Problem statement: Print exactly the lines from the one that contains "7: 0.608 -> 0.6039" through the final line of the entries below, both included, and nothing else; omit the pictures.

──────────────────────────────

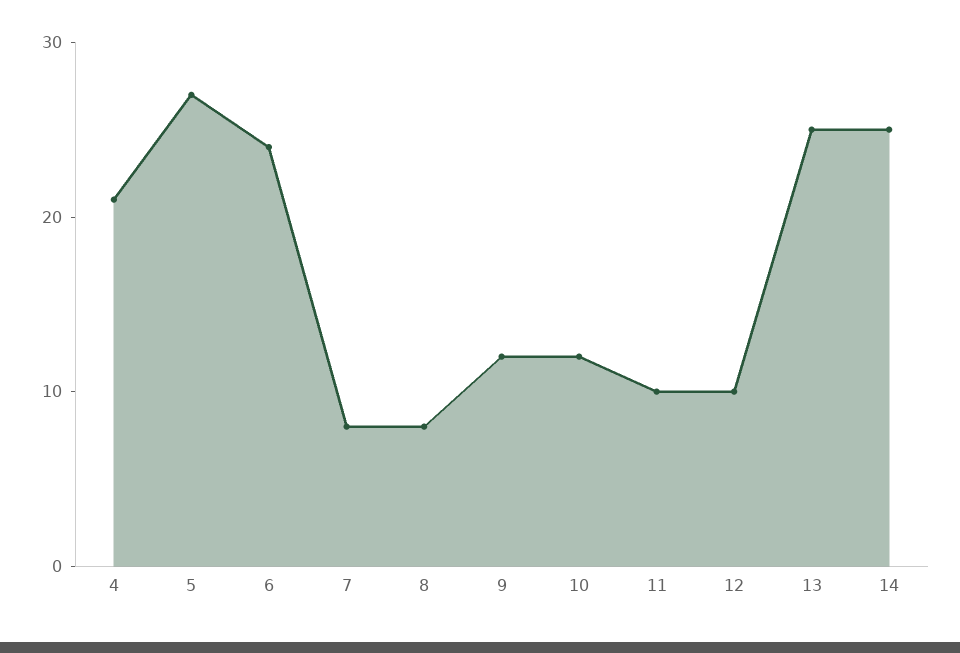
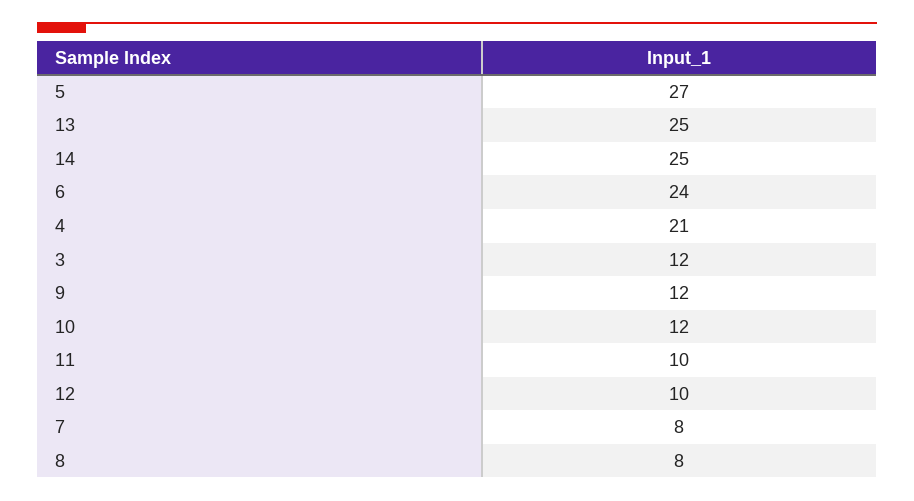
3: none -> 12

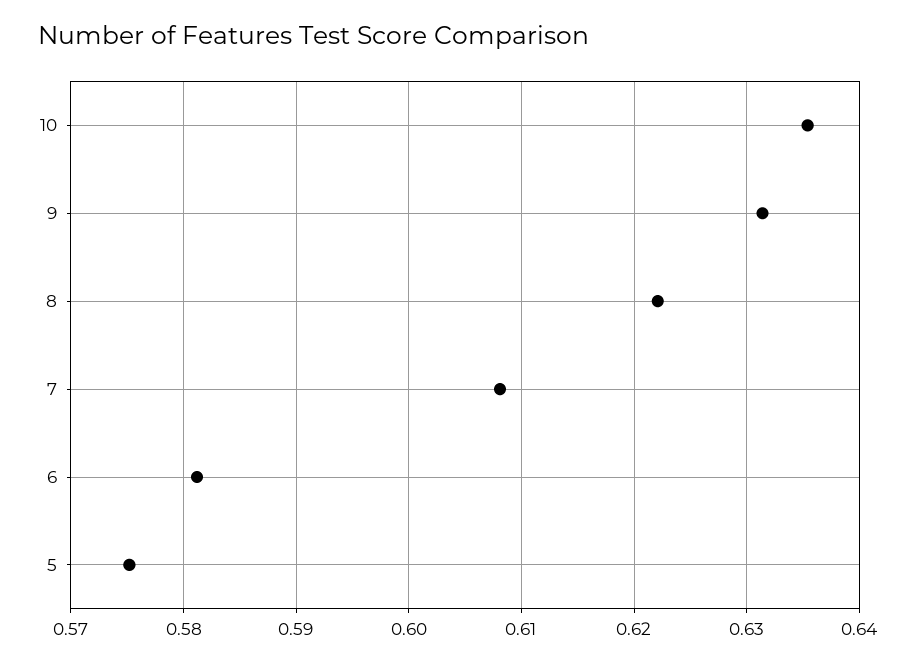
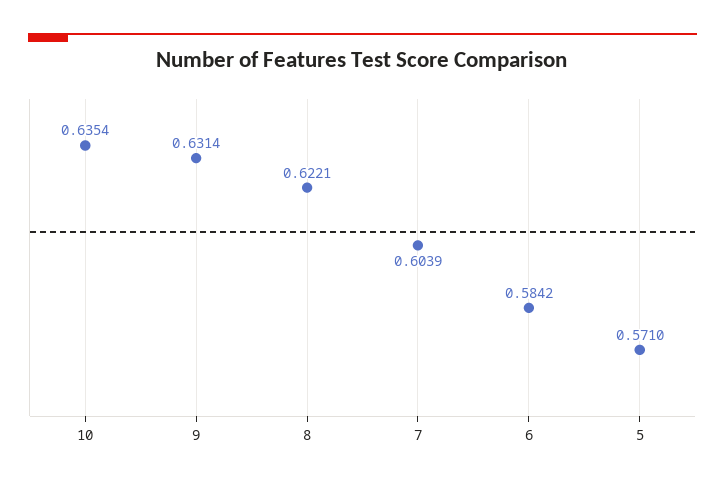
7: 0.608 -> 0.6039
6: 0.581 -> 0.5842
5: 0.575 -> 0.571

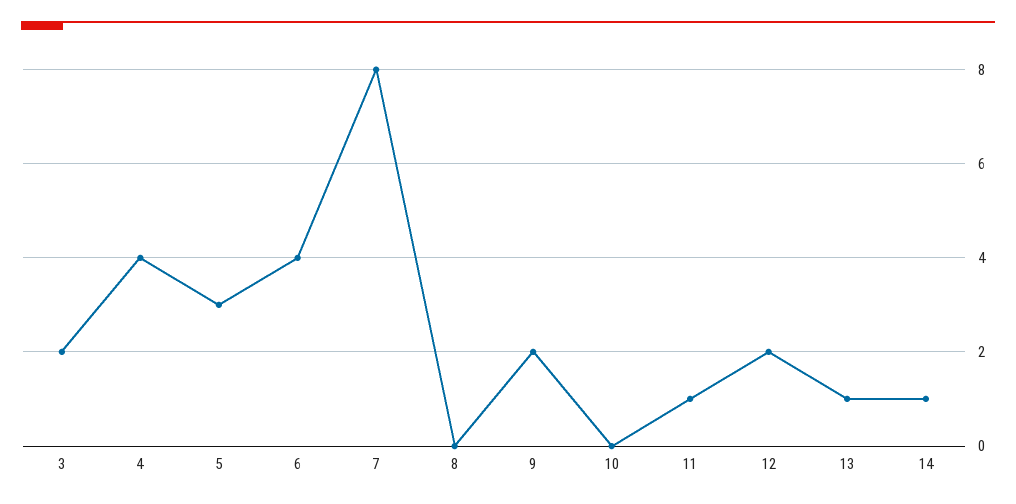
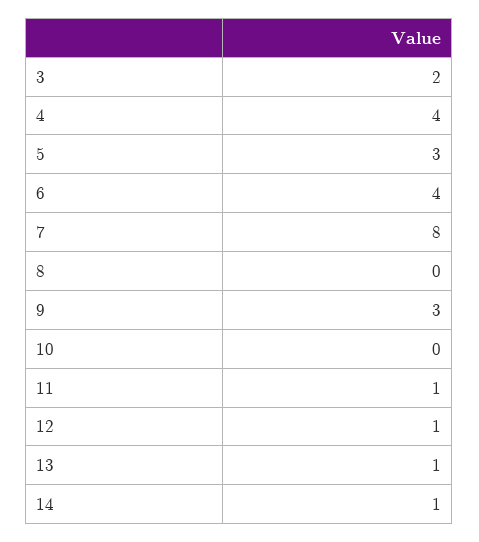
9: 2 -> 3
12: 2 -> 1

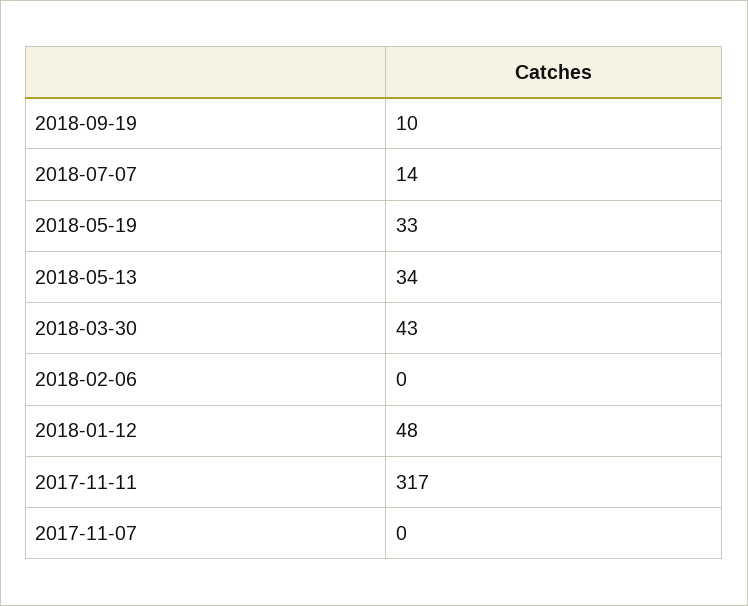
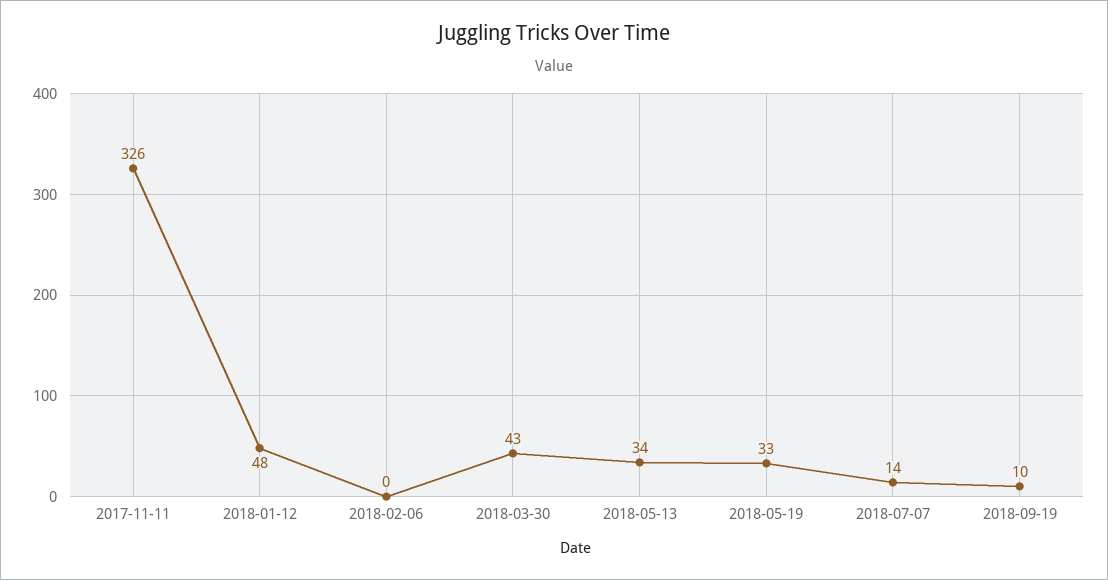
2017-11-11: 317 -> 326
2017-11-07: 0 -> none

──────────────────────────────

Response to the exercise:
7: 0.608 -> 0.6039
6: 0.581 -> 0.5842
5: 0.575 -> 0.571

9: 2 -> 3
12: 2 -> 1

2017-11-11: 317 -> 326
2017-11-07: 0 -> none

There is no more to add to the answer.